Thanks, can you share the exact command you are using for running evaluation on the human dataset

Yanay1 commented 5 months ago

Could you please try pulling the latest version of the repo and running the default command again? Thanks!

viriditax commented 5 months ago

I tried it again with a fresh conda env Python 3.11 and cloning the git repo but hit the following error on trying to run the pbmc10k example.
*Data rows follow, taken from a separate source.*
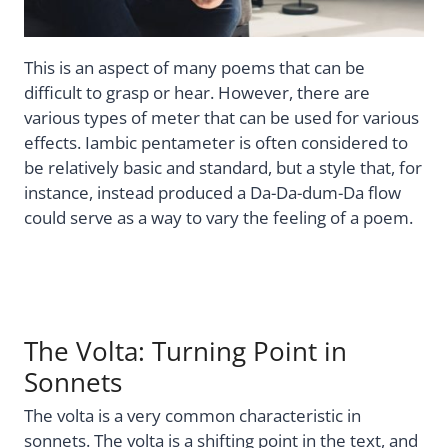
This is an aspect of many poems that can be
difficult to grasp or hear. However, there are
various types of meter that can be used for various
effects. Iambic pentameter is often considered to
be relatively basic and standard, but a style that, for
instance, instead produced a Da-Da-dum-Da flow
could serve as a way to vary the feeling of a poem.
The Volta: Turning Point in
Sonnets
The volta is a very common characteristic in
sonnets. The volta is a shifting point in the text, and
Input command: python eval_single_anndata.py

Error obtained:

Using sample AnnData: 10k pbmcs dataset
Downloading ./data/10k_pbmcs_proc.h5ad from https://figshare.com/ndownloader/files/42706966 ...
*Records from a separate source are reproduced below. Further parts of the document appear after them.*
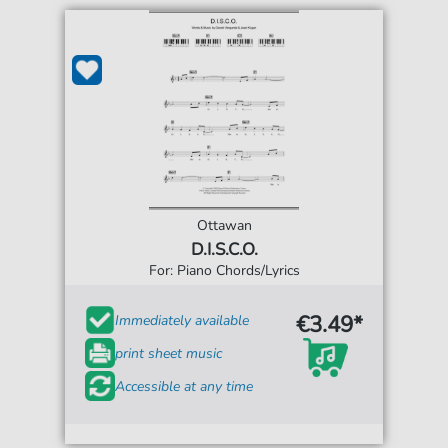
Ottawan
D.I.S.C.O.
For: Piano Chords/Lyrics
€3.49*
Immediately available
print sheet music
Accessible at any time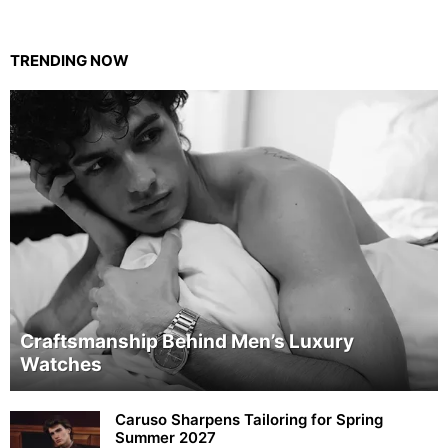
TRENDING NOW
Craftsmanship Behind Men’s Luxury
Watches
Caruso Sharpens Tailoring for Spring
Summer 2027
100%|█████████████████████████████████████| 85.6M/85.6M [00:05<00:00, 16.8MiB/s]
Using sample 4 layer model
Downloading ./model_files/4layer_model.torch from https://figshare.com/ndownloader/files/42706576 ...
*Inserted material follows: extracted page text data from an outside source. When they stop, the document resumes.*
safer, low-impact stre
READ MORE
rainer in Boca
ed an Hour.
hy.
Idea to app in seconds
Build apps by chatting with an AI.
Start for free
100%|█████████████████████████████████████| 3.40G/3.40G [02:48<00:00, 20.2MiB/s]
Proccessing 10k_pbmcs_proc
8029.0
10k_pbmcs_proc (11990, 10809)
Wrote Shapes Dict
10809
Max Code: 613
Traceback (most recent call last):
  File "/Users/no/scratch/UCE/UCE/eval_single_anndata.py", line 155, in <module>
    main(args, accelerator)
  File "/Users/no/scratch/UCE/UCE/eval_single_anndata.py", line 85, in main
    processor.run_evaluation()
  File "/Users/no/scratch/UCE/UCE/evaluate.py", line 145, in run_evaluation
    run_eval(self.adata, self.name, self.pe_idx_path, self.chroms_path,
  File "/Users/no/scratch/UCE/UCE/evaluate.py", line 206, in run_eval
    all_pe = get_ESM2_embeddings(args)
             ^^^^^^^^^^^^^^^^^^^^^^^^^
  File "/Users/no/scratch/UCE/UCE/evaluate.py", line 151, in get_ESM2_embeddings
    all_pe = torch.load(args.token_file)
             ^^^^^^^^^^^^^^^^^^^^^^^^^^^
  File "/Users/no/miniconda3/envs/UCE2/lib/python3.11/site-packages/torch/serialization.py", line 993, in load
    with _open_zipfile_reader(opened_file) as opened_zipfile:
         ^^^^^^^^^^^^^^^^^^^^^^^^^^^^^^^^^
  File "/Users/no/miniconda3/envs/UCE2/lib/python3.11/site-packages/torch/serialization.py", line 447, in __init__
    super().__init__(torch._C.PyTorchFileReader(name_or_buffer))
                     ^^^^^^^^^^^^^^^^^^^^^^^^^^^^^^^^^^^^^^^^^^
RuntimeError: PytorchStreamReader failed reading zip archive: failed finding central directory
Yanay1 commented 4 months ago

I'm not sure exactly what this issue might be. It could be that that file did not unzip or download properly? Maybe try downloading it again?